Highlights & Insights¶
- Resolves the "chicken-or-egg" dilemma: Low-resource languages lack demonstration pools \(\rightarrow\) Let the LLM generate its own demonstration pool.
- The discovery of the "backfire phenomenon" is highly valuable: It reveals that high-quality but irrelevant fixed demonstrations can severely impair ICL performance.
- Extremely straightforward methodology: The entire pipeline requires only zero-shot prompting + n-gram matching + MMR filtering.
- Insight of Relevance > Quality: Challenges the intuition that "higher demonstration quality is always better," emphasizing the match with the query instead.
Limitations & Future Work¶
- Evaluated only on the English \(\rightarrow\) Low-Resource direction: Reverse translation (low-resource \(\rightarrow\) English) was not explored due to expected limitations in source-side generation quality.
- Llama-3.1 exclusive: Other multilingual models (e.g., Qwen, Gemma, etc.) were not tested.
- Accumulation setting has not converged: An accumulated pool of 500 seed data instances still cannot fully match the performance of on-the-fly generation.
- Target side depends entirely on LLM translation: Combing the approach with NMT models to generate higher-quality target-side text is a potential direction.
- Computational overhead: Each test input requires multiple LLM calls (source sentence generation + translation + final translation), presenting real-time efficiency challenges.
Related Work & Insights¶
- Relationship to R-BM25 (Agrawal et al., 2023): While R-BM25 retrieves demonstrations from an existing corpus pool, DAT does not require one.

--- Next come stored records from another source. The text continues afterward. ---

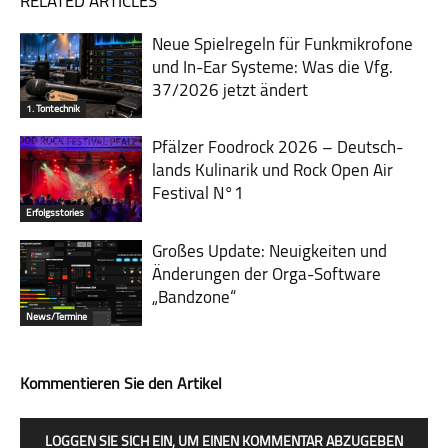
RELATED ARTICLES
Neue Spielregeln für Funkmikrofone
und In-Ear Systeme: Was die Vfg.
37/2026 jetzt ändert
1. Tontechnik
Pfälzer Foodrock 2026 – Deutsch­
lands Kuli­narik und Rock Open Air
Fes­ti­val N°1
Erfolgsstories
Großes Update: Neuigkeiten und
Änderungen der Orga-Software
„Bandzone“
News/Termine
Kommentieren Sie den Artikel
LOGGEN SIE SICH EIN, UM EINEN KOMMENTAR ABZUGEBEN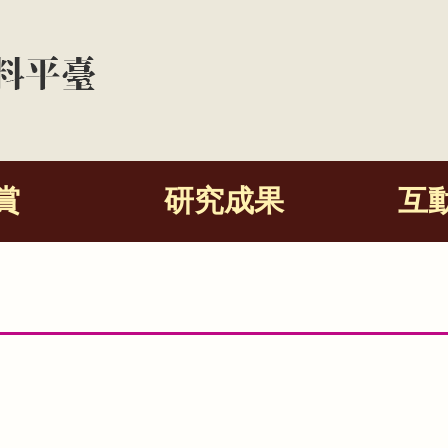
賞
研究成果
互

The two can be combined: DAT generation \(\rightarrow\) accumulation \(\rightarrow\) R-BM25 retrieval.
- Comparison to Self-ICL (Chen et al., 2023): Self-ICL also self-generates demonstrations but targets general tasks; DAT is specifically designed for MT with a dual prior of relevance + diversity.
- Insight: In any ICL scenario where demonstrations are scarce, the paradigm of "letting the model generate its own reference first, then using it for assistance" might prove effective.
Rating¶
- Novelty: ⭐⭐⭐⭐ — First to explore in-context example generation in the MT field without relying on any external resources.
- Experimental Thoroughness: ⭐⭐⭐⭐ — Five low-resource languages, multi-dimensional analysis (quality/relevance/diversity), and complete ablation studies.
- Writing Quality: ⭐⭐⭐⭐ — Clear motivation and in-depth analysis (the discovery and explanation of the "backfire" phenomenon are excellent).
- Value: ⭐⭐⭐⭐ — Direct practical value for low-resource translation, with a simple and reproducible method.